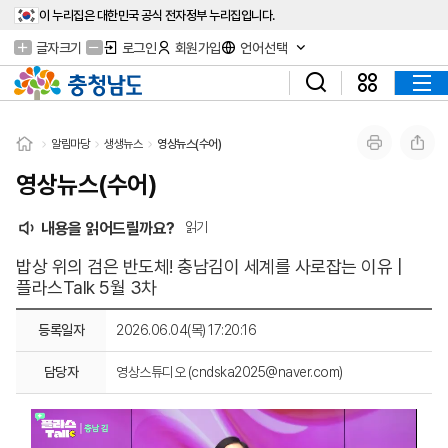
이 누리집은 대한민국 공식 전자정부 누리집입니다.
글자크기
로그인
회원가입
언어선택
알림마당
생생뉴스
영상뉴스(수어)
영상뉴스(수어)
내용을 읽어드릴까요?
읽기
밥상 위의 검은 반도체! 충남김이 세계를 사로잡는 이유 |
플라스Talk 5월 3차
등록일자
2026.06.04(목) 17:20:16
담당자
영상스튜디오 (cndska2025@naver.com)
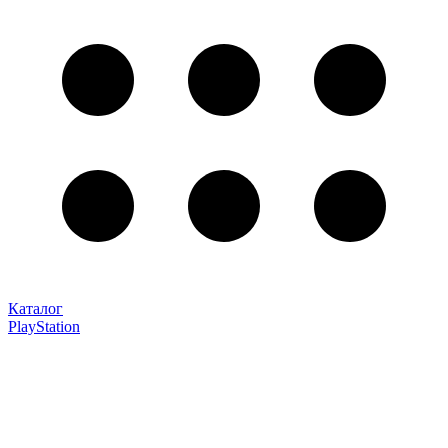
Каталог
PlayStation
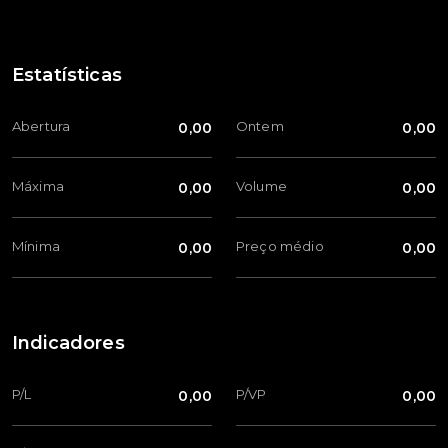
Estatísticas
Abertura
Ontem
0,00
0,00
Máxima
Volume
0,00
0,00
Mínima
Preço médio
0,00
0,00
Indicadores
P/L
P/VP
0,00
0,00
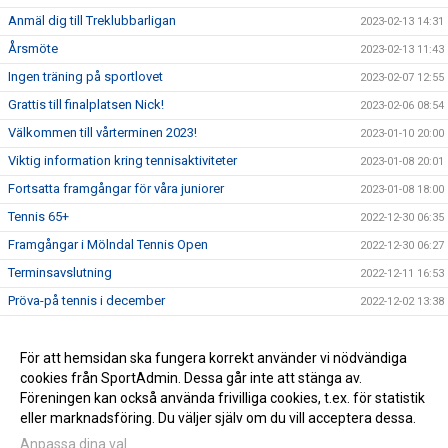
Anmäl dig till Treklubbarligan
2023-02-13 14:31
Årsmöte
2023-02-13 11:43
Ingen träning på sportlovet
2023-02-07 12:55
Grattis till finalplatsen Nick!
2023-02-06 08:54
Välkommen till vårterminen 2023!
2023-01-10 20:00
Viktig information kring tennisaktiviteter
2023-01-08 20:01
Fortsatta framgångar för våra juniorer
2023-01-08 18:00
Tennis 65+
2022-12-30 06:35
Framgångar i Mölndal Tennis Open
2022-12-30 06:27
Terminsavslutning
2022-12-11 16:53
Pröva-på tennis i december
2022-12-02 13:38
Grattis till seriesegern!
2022-11-16 18:00
Enklare betalningssystem införs
För att hemsidan ska fungera korrekt använder vi nödvändiga
2022-11-16 13:35
cookies från SportAdmin. Dessa går inte att stänga av.
Välkommen till vår nya hemsida!
2022-11-10 10:26
Föreningen kan också använda frivilliga cookies, t.ex. för statistik
eller marknadsföring. Du väljer själv om du vill acceptera dessa.
Anpassa dina val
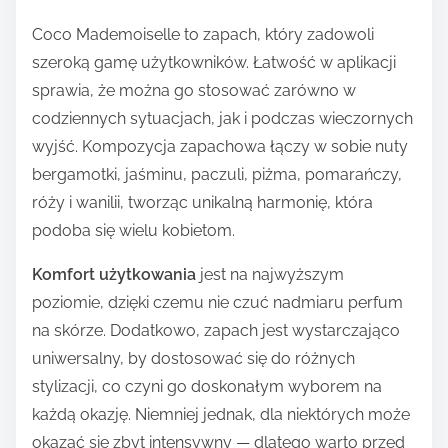
Coco Mademoiselle to zapach, który zadowoli
szeroką gamę użytkowników. Łatwość w aplikacji
sprawia, że można go stosować zarówno w
codziennych sytuacjach, jak i podczas wieczornych
wyjść. Kompozycja zapachowa łączy w sobie nuty
bergamotki, jaśminu, paczuli, piżma, pomarańczy,
róży i wanilii, tworząc unikalną harmonię, która
podoba się wielu kobietom.
Komfort użytkowania
jest na najwyższym
poziomie, dzięki czemu nie czuć nadmiaru perfum
na skórze. Dodatkowo, zapach jest wystarczająco
uniwersalny, by dostosować się do różnych
stylizacji, co czyni go doskonałym wyborem na
każdą okazję. Niemniej jednak, dla niektórych może
okazać się zbyt intensywny — dlatego warto przed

| PROBLEM STATEMENT |
Go through the entries above and print each one exactly, minus the pictures.

| RESULT OF THIS EXERCISE |
이 누리집은 대한민국 공식 전자정부 누리집입니다.
글자크기
로그인
회원가입
언어선택
알림마당
생생뉴스
영상뉴스(수어)
영상뉴스(수어)
내용을 읽어드릴까요?
읽기
밥상 위의 검은 반도체! 충남김이 세계를 사로잡는 이유 |
플라스Talk 5월 3차
등록일자
2026.06.04(목) 17:20:16
담당자
영상스튜디오 (cndska2025@naver.com)
Каталог
PlayStation
Estatísticas
Abertura
Ontem
0,00
0,00
Máxima
Volume
0,00
0,00
Mínima
Preço médio
0,00
0,00
Indicadores
P/L
P/VP
0,00
0,00
Anmäl dig till Treklubbarligan
2023-02-13 14:31
Årsmöte
2023-02-13 11:43
Ingen träning på sportlovet
2023-02-07 12:55
Grattis till finalplatsen Nick!
2023-02-06 08:54
Välkommen till vårterminen 2023!
2023-01-10 20:00
Viktig information kring tennisaktiviteter
2023-01-08 20:01
Fortsatta framgångar för våra juniorer
2023-01-08 18:00
Tennis 65+
2022-12-30 06:35
Framgångar i Mölndal Tennis Open
2022-12-30 06:27
Terminsavslutning
2022-12-11 16:53
Pröva-på tennis i december
2022-12-02 13:38
Grattis till seriesegern!
2022-11-16 18:00
Enklare betalningssystem införs
För att hemsidan ska fungera korrekt använder vi nödvändiga
2022-11-16 13:35
cookies från SportAdmin. Dessa går inte att stänga av.
Välkommen till vår nya hemsida!
2022-11-10 10:26
Föreningen kan också använda frivilliga cookies, t.ex. för statistik
eller marknadsföring. Du väljer själv om du vill acceptera dessa.
Anpassa dina val
Coco Mademoiselle to zapach, który zadowoli
szeroką gamę użytkowników. Łatwość w aplikacji
sprawia, że można go stosować zarówno w
codziennych sytuacjach, jak i podczas wieczornych
wyjść. Kompozycja zapachowa łączy w sobie nuty
bergamotki, jaśminu, paczuli, piżma, pomarańczy,
róży i wanilii, tworząc unikalną harmonię, która
podoba się wielu kobietom.
Komfort użytkowania
jest na najwyższym
poziomie, dzięki czemu nie czuć nadmiaru perfum
na skórze. Dodatkowo, zapach jest wystarczająco
uniwersalny, by dostosować się do różnych
stylizacji, co czyni go doskonałym wyborem na
każdą okazję. Niemniej jednak, dla niektórych może
okazać się zbyt intensywny — dlatego warto przed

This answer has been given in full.